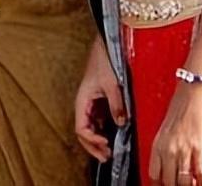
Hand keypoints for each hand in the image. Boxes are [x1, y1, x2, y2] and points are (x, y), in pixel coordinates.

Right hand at [75, 36, 127, 160]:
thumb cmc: (104, 60)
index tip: (106, 144)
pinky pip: (96, 120)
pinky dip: (101, 130)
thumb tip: (120, 123)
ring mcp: (90, 103)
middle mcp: (84, 104)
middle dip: (93, 146)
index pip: (81, 128)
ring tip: (109, 151)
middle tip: (107, 157)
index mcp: (82, 100)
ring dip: (97, 140)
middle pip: (83, 132)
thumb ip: (116, 104)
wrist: (105, 45)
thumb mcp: (112, 83)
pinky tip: (111, 135)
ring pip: (89, 127)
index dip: (92, 140)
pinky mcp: (97, 100)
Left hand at [148, 83, 201, 185]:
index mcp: (157, 143)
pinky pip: (201, 173)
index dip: (160, 184)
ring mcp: (184, 149)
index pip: (154, 174)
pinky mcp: (200, 147)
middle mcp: (168, 149)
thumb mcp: (167, 128)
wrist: (194, 89)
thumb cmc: (181, 105)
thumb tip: (171, 163)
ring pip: (184, 181)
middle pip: (169, 181)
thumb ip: (166, 146)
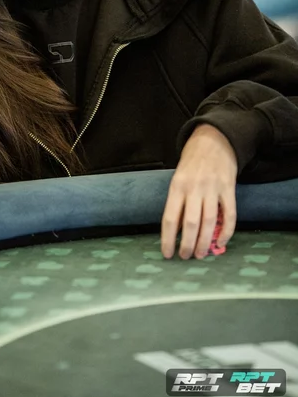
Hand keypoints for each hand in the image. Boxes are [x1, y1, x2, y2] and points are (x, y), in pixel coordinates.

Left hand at [161, 124, 237, 259]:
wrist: (213, 139)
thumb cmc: (192, 161)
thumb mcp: (178, 177)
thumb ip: (178, 201)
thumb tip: (178, 230)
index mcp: (177, 186)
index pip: (170, 218)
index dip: (168, 239)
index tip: (167, 254)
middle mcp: (194, 188)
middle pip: (190, 223)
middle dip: (187, 244)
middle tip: (186, 257)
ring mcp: (213, 188)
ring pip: (209, 221)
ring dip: (205, 242)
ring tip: (201, 254)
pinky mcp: (229, 188)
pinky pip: (230, 214)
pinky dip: (226, 231)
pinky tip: (221, 242)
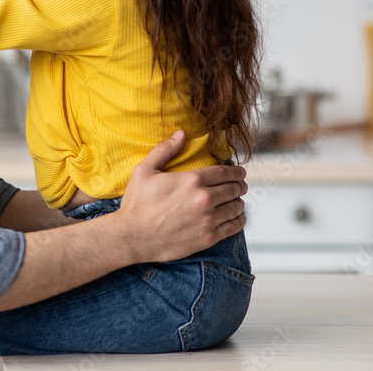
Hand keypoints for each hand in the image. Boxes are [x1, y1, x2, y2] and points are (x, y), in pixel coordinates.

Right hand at [112, 129, 246, 263]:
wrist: (132, 236)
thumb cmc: (137, 204)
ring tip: (237, 201)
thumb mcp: (144, 170)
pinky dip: (238, 221)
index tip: (240, 172)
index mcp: (192, 180)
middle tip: (240, 185)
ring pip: (236, 207)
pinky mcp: (208, 238)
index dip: (236, 171)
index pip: (225, 172)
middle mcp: (204, 199)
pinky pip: (233, 227)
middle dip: (239, 185)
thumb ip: (164, 150)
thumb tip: (180, 134)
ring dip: (239, 202)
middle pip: (233, 188)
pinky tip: (237, 218)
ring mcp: (208, 220)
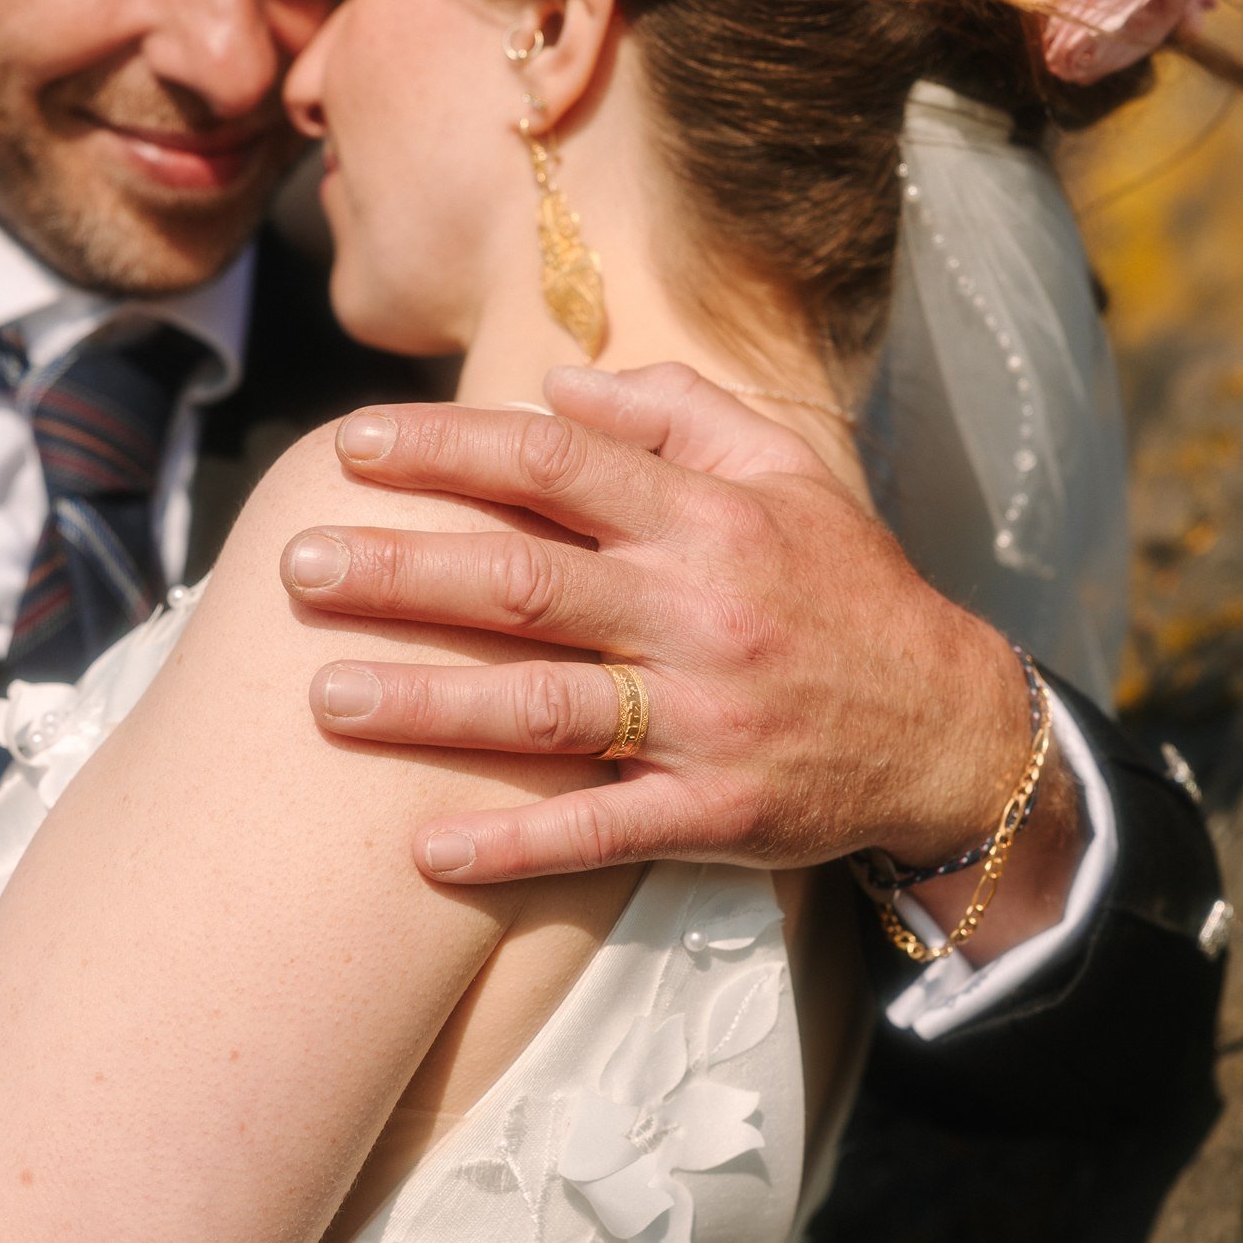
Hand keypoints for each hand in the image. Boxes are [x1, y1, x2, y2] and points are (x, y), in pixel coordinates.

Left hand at [280, 363, 1066, 918]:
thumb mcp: (790, 470)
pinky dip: (514, 844)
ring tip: (322, 699)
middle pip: (524, 584)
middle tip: (294, 568)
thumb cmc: (846, 587)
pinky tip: (425, 852)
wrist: (947, 727)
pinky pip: (600, 831)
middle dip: (401, 574)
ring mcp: (705, 719)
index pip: (552, 469)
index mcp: (707, 519)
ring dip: (426, 707)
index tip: (351, 448)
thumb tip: (558, 390)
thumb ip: (679, 413)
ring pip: (544, 709)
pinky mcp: (714, 812)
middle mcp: (698, 612)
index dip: (446, 451)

Problem to solve —
This calls for an exact copy of all the entries above, with the pictures omitted.

Solution to this problem —
Hand keypoints for each hand in the image. Boxes are [x1, y1, x2, y2] and points are (x, y), in pixel coordinates.

Right hand at [75, 36, 127, 160]:
thumb cmc: (104, 60)
index tip: (106, 144)
pinky pip: (96, 120)
pinky dip: (101, 130)
thumb tip: (120, 123)
ring mcp: (90, 103)
middle mcp: (84, 104)
middle dip: (93, 146)
index pip: (81, 128)
ring tip: (109, 151)
middle tip: (107, 157)
index mcp: (82, 100)
ring dip: (97, 140)
middle pip: (83, 132)
thumb ip: (116, 104)
wrist: (105, 45)
thumb mcp: (112, 83)
pinky tip: (111, 135)
ring pip: (89, 127)
index dip: (92, 140)
pinky mcp: (97, 100)
Left hand at [148, 83, 201, 185]:
index mcp: (157, 143)
pinky pip: (201, 173)
index dip: (160, 184)
ring mcp: (184, 149)
index pip: (154, 174)
pinky mcp: (200, 147)
middle mcp: (168, 149)
thumb mcp: (167, 128)
wrist: (194, 89)
thumb cmc: (181, 105)
thumb tip: (171, 163)
ring pip: (184, 181)
middle pip: (169, 181)
thumb ip: (166, 146)
Hand keypoints for each hand in the image. Boxes are [x1, y1, x2, y2] and points are (x, y), in pixel coordinates.

Left hand at [161, 124, 237, 259]:
wrist: (213, 139)
thumb cmc: (192, 161)
thumb mcp: (178, 177)
thumb ip: (178, 201)
thumb tip: (178, 230)
index mcp: (177, 186)
index pip: (170, 218)
index dip: (168, 239)
index tip: (167, 254)
middle mcp: (194, 188)
middle pip: (190, 223)
middle dip: (187, 244)
middle tip: (186, 257)
ring mcp: (213, 188)
ring pip: (209, 221)
ring dip: (205, 242)
ring tip: (201, 254)
pinky mcp: (229, 188)
pinky pip: (230, 214)
pinky dip: (226, 231)
pinky tip: (221, 242)
Hand keypoints for each hand in the image. Boxes are [x1, y1, x2, y2] and points are (x, y), in pixel coordinates.

Right hand at [112, 129, 246, 263]:
wrist: (132, 236)
thumb cmc: (137, 204)
ring tip: (237, 201)
thumb mcp: (144, 170)
pinky dip: (238, 221)
index tip: (240, 172)
index mcp: (192, 180)
middle tip: (240, 185)
ring pip: (236, 207)
pinky mcp: (208, 238)
index dip: (236, 171)
index pip: (225, 172)
middle mcp: (204, 199)
pinky pip: (233, 227)
middle dip: (239, 185)
thumb ip: (164, 150)
thumb tip: (180, 134)
ring dip: (239, 202)
middle pip: (233, 188)
pinky tip: (237, 218)
ring mcp: (208, 220)
Hand keypoints for each hand in the image. Boxes are [x1, y1, x2, y2] and points are (x, y), in pixel coordinates.

Left hand at [280, 363, 1066, 918]:
thumb mcp: (790, 470)
pinky dip: (514, 844)
ring tip: (322, 699)
middle pip: (524, 584)
middle tip: (294, 568)
thumb cmc: (846, 587)
pinky tip: (425, 852)
wrist: (947, 727)
pinky pip: (600, 831)
middle dip: (401, 574)
ring mcp: (705, 719)
index pip: (552, 469)
index mcp: (707, 519)
ring dip: (426, 707)
index tip: (351, 448)
thumb tip: (558, 390)
thumb ip: (679, 413)
ring pip: (544, 709)
pinky mcp: (714, 812)
middle mcp: (698, 612)
index dip: (446, 451)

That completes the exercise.